La queue des rêves
Qu’il est doux, mon froid de janvier, quand le Mistral a décidé de ne pas transpercer le monde ! La machine de mon corps fonctionne à la perfection ce matin; il est aimable d’oublier la pesanteur un instant.
Nulle pensée sombre n’alourdit mes mollets. Rien ne courbe mon dos puisque le monde aujourd’hui déroule pour moi son tapis de lumière. Il est des jours où la vie vous va comme un gant. Du sur-mesure. Même ce rectangle de soleil, tenez, sur le sommet de ma cathédrale, n’est là que pour moi, je le sais. Je lui souris. Et cette ombre violette qu’il souligne en contraste, là-bas, sur la pierre moussue, pour qui d’autre que moi ?

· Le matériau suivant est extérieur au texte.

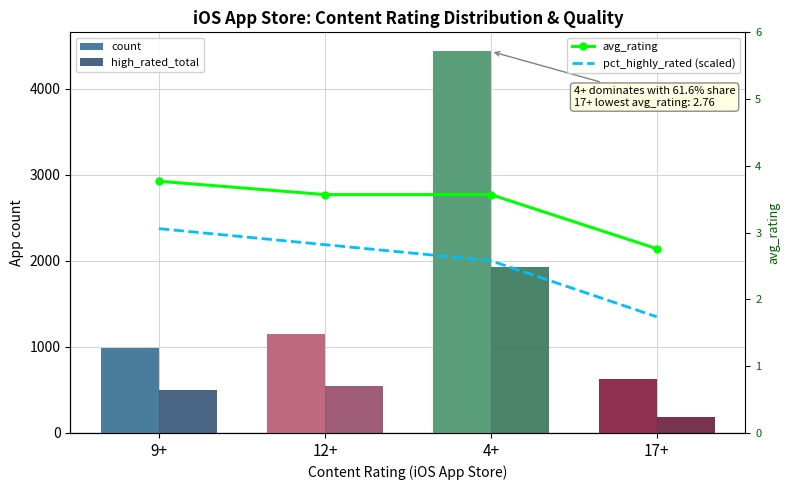

What is the difference between the highest and lowest values at 9+?

983.9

Un homme descend la rue à bicyclette. Un anodin. Et pourtant, je suspends mon vol. Des plis sur mon front. Mon être de chair, imperméable au doute la seconde précédente, se roule en boule vers ma boîte crânienne. Cette image, un rêve qui veut sortir au grand jour. Je l’ai ! Je le tiens… un homme à vélo… non, un barbu comme lui, … moi devant… et puis… Et puis rien. J’ai envie de rattraper le quidam par la selle, de lui tirer les vers du nez. Mais duquel de mes songes sors-tu ? L’histoire ne date que d’une nuit, rien du tout, quelques heures. Souviens-toi !
Mon rêve, que j’avais sur le bout des neurones, retourne à ses brumes.
Mes pas ont perdu en légèreté. Je marche en scrutant le pavé, l’œil absent. Là-haut, un oiseau aux couleurs d’Italie tournoie dans un cercle joli de lumière, un miracle de la nature. Mais il n’est plus pour moi.